Fue un hombre jovial y amable por naturaleza, siempre tenía una palabra de aliento en su boca, para cualquiera que trabara una conversación con él. Su único anhelo era vivir y a fe que lo logró, pues se gozó cada instante de su vida, pese a las dificultades. Un día a la edad de 70 años, debió abandonar todo lo que con esfuerzo había construido, pues fue amenazado por grupos ilegales que le impusieron una condena sumaria, debiendo salir y dejar todo a su paso. Sencillamente anocheció y no amaneció.
Mi padre llegó con lo que tenía en los bolsillos a mi casa en Bogotá y desde ese día hasta su muerte permaneció conmigo. No tenía pensión, no tenía cómo sostenerse, por ello sin dudarlo lo arropé hasta sus últimos días, pese a que se fue de casa cuando yo tenía 5 años. Le encantaba estar informado, sabía de todo y opinaba, incluso como “creció con el siglo”, conocía la historia a cual más. Las personas que lo trataron en vida, siempre exaltaron sus buenas maneras, la amabilidad y la disposición para apoyar en lo que a su alcance estuviera.
Cuando retorné a Cúcuta, en el año 2000, él vino conmigo para quedarse en esta ciudad a la que amó desde el mismo momento en que la pisó. Una ciudad cálida en todas las dimensiones climáticas y sociales, a la cual le fue muy sencillo acomodarse. Conocía cada vericueto del centro y El Malecón por donde paseaba a diario. A sus noventa años paraba la buseta y pedía que lo esperaran para subirse, con las consecuencias de sus actos a cuestas, pues en más de una ocasión cayó por la falta de solidaridad de algún ansioso conductor. Nada lo detuvo sólo la muerte, que llegó para traer sosiego a su alma y hacer con él su último y más importante recorrido a las moradas celestiales, junto al Padre.
Joaquín Buitrago no fue un empresario rico, fue un hombre bueno por excelencia, de esos que hoy en día poco quedan, nunca se aprovechó de nada ni de nadie, lo vi hacer su fila siempre, pese a su longevidad, mientras pudiera aguantar de pie, no imponía su derecho sobre el de otros. Hoy recibo la mejor herencia que pudo dejarme en vida, el ejemplo de rectitud y servicio que lo acompañó siempre.
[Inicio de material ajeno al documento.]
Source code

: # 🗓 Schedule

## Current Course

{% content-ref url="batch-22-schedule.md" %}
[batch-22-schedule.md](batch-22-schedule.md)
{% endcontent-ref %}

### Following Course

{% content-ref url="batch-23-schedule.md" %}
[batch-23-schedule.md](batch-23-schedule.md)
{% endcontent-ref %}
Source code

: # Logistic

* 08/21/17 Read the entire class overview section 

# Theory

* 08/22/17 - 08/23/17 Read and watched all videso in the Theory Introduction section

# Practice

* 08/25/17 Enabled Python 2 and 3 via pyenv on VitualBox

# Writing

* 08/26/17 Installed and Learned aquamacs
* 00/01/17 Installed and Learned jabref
Fueron 94 años vividos a plenitud, sé que “el dolor lo llevaba dentro”, por muchas que quedaron en el tintero de la vida, pero debo reconocer que fue un verdadero campeón. Los últimos 24 años de su vida los pasamos juntos, fue coequipero de viaje y aventura. Un ejemplo a seguir. Hoy escribo para recordarlo, como siempre lo recordaré, conversador a cual más y respetuoso de los demás. In Memoriam, Joaquín Buitrago Calderón.